--- WHAT THE TASK ASKS ---
Can you repeat the rows below, switching "locality" to "site" everywhere it appears and leaving everything else the same?

--- DATA EXCERPTS ---
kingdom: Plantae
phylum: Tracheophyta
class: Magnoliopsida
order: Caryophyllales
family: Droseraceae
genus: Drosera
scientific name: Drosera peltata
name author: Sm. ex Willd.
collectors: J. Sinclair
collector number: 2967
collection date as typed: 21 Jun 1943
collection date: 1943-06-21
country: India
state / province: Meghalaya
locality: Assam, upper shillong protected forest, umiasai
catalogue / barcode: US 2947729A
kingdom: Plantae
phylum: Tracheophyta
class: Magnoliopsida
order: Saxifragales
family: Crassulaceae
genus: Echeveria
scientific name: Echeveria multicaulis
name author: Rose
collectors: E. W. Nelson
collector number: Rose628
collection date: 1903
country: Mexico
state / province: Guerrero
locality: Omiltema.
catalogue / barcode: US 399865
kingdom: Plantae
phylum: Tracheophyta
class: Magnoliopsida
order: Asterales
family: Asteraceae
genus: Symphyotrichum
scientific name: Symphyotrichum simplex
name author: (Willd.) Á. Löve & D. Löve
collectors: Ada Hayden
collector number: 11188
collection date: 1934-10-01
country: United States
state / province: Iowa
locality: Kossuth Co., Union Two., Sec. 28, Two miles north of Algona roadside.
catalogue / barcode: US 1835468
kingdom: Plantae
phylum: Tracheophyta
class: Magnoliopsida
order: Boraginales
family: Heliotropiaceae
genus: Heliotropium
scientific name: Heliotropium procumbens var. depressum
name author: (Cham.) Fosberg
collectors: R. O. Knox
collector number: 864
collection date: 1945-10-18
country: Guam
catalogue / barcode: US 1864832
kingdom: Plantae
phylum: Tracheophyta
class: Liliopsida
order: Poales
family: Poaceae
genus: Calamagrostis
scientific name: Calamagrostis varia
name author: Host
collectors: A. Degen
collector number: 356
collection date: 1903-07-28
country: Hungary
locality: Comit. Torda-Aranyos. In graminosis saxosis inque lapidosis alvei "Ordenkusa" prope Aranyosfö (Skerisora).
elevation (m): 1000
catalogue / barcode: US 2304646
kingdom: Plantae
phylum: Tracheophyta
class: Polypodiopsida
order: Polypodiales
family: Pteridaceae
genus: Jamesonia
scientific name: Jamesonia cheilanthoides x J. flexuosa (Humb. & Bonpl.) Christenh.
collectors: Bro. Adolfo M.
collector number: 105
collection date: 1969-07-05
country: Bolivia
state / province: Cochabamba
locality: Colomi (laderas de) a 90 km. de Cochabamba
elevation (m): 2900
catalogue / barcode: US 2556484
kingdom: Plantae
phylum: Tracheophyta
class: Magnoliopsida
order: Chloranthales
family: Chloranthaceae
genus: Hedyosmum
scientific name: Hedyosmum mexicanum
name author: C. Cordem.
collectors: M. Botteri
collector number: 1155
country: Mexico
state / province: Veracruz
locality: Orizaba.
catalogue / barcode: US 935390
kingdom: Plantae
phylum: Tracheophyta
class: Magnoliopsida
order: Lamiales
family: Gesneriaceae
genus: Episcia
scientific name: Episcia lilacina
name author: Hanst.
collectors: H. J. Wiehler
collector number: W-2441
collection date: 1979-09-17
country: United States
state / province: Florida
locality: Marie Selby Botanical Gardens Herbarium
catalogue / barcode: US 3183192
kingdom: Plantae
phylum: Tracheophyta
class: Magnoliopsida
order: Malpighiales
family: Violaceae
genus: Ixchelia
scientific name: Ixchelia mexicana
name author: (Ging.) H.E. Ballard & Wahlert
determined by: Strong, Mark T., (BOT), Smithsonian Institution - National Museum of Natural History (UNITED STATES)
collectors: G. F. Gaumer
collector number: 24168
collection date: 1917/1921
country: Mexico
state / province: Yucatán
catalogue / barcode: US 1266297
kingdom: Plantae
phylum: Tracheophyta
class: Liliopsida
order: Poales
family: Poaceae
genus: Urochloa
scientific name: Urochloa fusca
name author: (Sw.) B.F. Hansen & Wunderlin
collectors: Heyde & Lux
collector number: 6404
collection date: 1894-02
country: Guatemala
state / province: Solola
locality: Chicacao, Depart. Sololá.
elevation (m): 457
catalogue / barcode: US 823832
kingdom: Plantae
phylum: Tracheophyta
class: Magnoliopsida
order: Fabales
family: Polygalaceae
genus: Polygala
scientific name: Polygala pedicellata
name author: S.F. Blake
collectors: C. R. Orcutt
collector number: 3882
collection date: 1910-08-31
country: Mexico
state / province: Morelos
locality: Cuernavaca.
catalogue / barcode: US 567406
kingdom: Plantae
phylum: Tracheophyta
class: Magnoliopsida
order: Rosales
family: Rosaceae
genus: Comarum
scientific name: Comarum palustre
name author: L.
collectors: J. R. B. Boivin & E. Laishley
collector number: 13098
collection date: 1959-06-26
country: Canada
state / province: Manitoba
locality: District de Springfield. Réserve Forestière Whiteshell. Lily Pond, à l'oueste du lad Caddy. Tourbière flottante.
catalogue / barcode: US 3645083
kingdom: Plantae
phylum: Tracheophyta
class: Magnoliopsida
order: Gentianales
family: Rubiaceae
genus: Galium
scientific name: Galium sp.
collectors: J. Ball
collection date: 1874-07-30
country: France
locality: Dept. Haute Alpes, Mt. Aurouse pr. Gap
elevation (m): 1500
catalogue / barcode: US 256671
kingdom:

--- REPLY ---
kingdom: Plantae
phylum: Tracheophyta
class: Magnoliopsida
order: Caryophyllales
family: Droseraceae
genus: Drosera
scientific name: Drosera peltata
name author: Sm. ex Willd.
collectors: J. Sinclair
collector number: 2967
collection date as typed: 21 Jun 1943
collection date: 1943-06-21
country: India
state / province: Meghalaya
site: Assam, upper shillong protected forest, umiasai
catalogue / barcode: US 2947729A
kingdom: Plantae
phylum: Tracheophyta
class: Magnoliopsida
order: Saxifragales
family: Crassulaceae
genus: Echeveria
scientific name: Echeveria multicaulis
name author: Rose
collectors: E. W. Nelson
collector number: Rose628
collection date: 1903
country: Mexico
state / province: Guerrero
site: Omiltema.
catalogue / barcode: US 399865
kingdom: Plantae
phylum: Tracheophyta
class: Magnoliopsida
order: Asterales
family: Asteraceae
genus: Symphyotrichum
scientific name: Symphyotrichum simplex
name author: (Willd.) Á. Löve & D. Löve
collectors: Ada Hayden
collector number: 11188
collection date: 1934-10-01
country: United States
state / province: Iowa
site: Kossuth Co., Union Two., Sec. 28, Two miles north of Algona roadside.
catalogue / barcode: US 1835468
kingdom: Plantae
phylum: Tracheophyta
class: Magnoliopsida
order: Boraginales
family: Heliotropiaceae
genus: Heliotropium
scientific name: Heliotropium procumbens var. depressum
name author: (Cham.) Fosberg
collectors: R. O. Knox
collector number: 864
collection date: 1945-10-18
country: Guam
catalogue / barcode: US 1864832
kingdom: Plantae
phylum: Tracheophyta
class: Liliopsida
order: Poales
family: Poaceae
genus: Calamagrostis
scientific name: Calamagrostis varia
name author: Host
collectors: A. Degen
collector number: 356
collection date: 1903-07-28
country: Hungary
site: Comit. Torda-Aranyos. In graminosis saxosis inque lapidosis alvei "Ordenkusa" prope Aranyosfö (Skerisora).
elevation (m): 1000
catalogue / barcode: US 2304646
kingdom: Plantae
phylum: Tracheophyta
class: Polypodiopsida
order: Polypodiales
family: Pteridaceae
genus: Jamesonia
scientific name: Jamesonia cheilanthoides x J. flexuosa (Humb. & Bonpl.) Christenh.
collectors: Bro. Adolfo M.
collector number: 105
collection date: 1969-07-05
country: Bolivia
state / province: Cochabamba
site: Colomi (laderas de) a 90 km. de Cochabamba
elevation (m): 2900
catalogue / barcode: US 2556484
kingdom: Plantae
phylum: Tracheophyta
class: Magnoliopsida
order: Chloranthales
family: Chloranthaceae
genus: Hedyosmum
scientific name: Hedyosmum mexicanum
name author: C. Cordem.
collectors: M. Botteri
collector number: 1155
country: Mexico
state / province: Veracruz
site: Orizaba.
catalogue / barcode: US 935390
kingdom: Plantae
phylum: Tracheophyta
class: Magnoliopsida
order: Lamiales
family: Gesneriaceae
genus: Episcia
scientific name: Episcia lilacina
name author: Hanst.
collectors: H. J. Wiehler
collector number: W-2441
collection date: 1979-09-17
country: United States
state / province: Florida
site: Marie Selby Botanical Gardens Herbarium
catalogue / barcode: US 3183192
kingdom: Plantae
phylum: Tracheophyta
class: Magnoliopsida
order: Malpighiales
family: Violaceae
genus: Ixchelia
scientific name: Ixchelia mexicana
name author: (Ging.) H.E. Ballard & Wahlert
determined by: Strong, Mark T., (BOT), Smithsonian Institution - National Museum of Natural History (UNITED STATES)
collectors: G. F. Gaumer
collector number: 24168
collection date: 1917/1921
country: Mexico
state / province: Yucatán
catalogue / barcode: US 1266297
kingdom: Plantae
phylum: Tracheophyta
class: Liliopsida
order: Poales
family: Poaceae
genus: Urochloa
scientific name: Urochloa fusca
name author: (Sw.) B.F. Hansen & Wunderlin
collectors: Heyde & Lux
collector number: 6404
collection date: 1894-02
country: Guatemala
state / province: Solola
site: Chicacao, Depart. Sololá.
elevation (m): 457
catalogue / barcode: US 823832
kingdom: Plantae
phylum: Tracheophyta
class: Magnoliopsida
order: Fabales
family: Polygalaceae
genus: Polygala
scientific name: Polygala pedicellata
name author: S.F. Blake
collectors: C. R. Orcutt
collector number: 3882
collection date: 1910-08-31
country: Mexico
state / province: Morelos
site: Cuernavaca.
catalogue / barcode: US 567406
kingdom: Plantae
phylum: Tracheophyta
class: Magnoliopsida
order: Rosales
family: Rosaceae
genus: Comarum
scientific name: Comarum palustre
name author: L.
collectors: J. R. B. Boivin & E. Laishley
collector number: 13098
collection date: 1959-06-26
country: Canada
state / province: Manitoba
site: District de Springfield. Réserve Forestière Whiteshell. Lily Pond, à l'oueste du lad Caddy. Tourbière flottante.
catalogue / barcode: US 3645083
kingdom: Plantae
phylum: Tracheophyta
class: Magnoliopsida
order: Gentianales
family: Rubiaceae
genus: Galium
scientific name: Galium sp.
collectors: J. Ball
collection date: 1874-07-30
country: France
site: Dept. Haute Alpes, Mt. Aurouse pr. Gap
elevation (m): 1500
catalogue / barcode: US 256671
kingdom:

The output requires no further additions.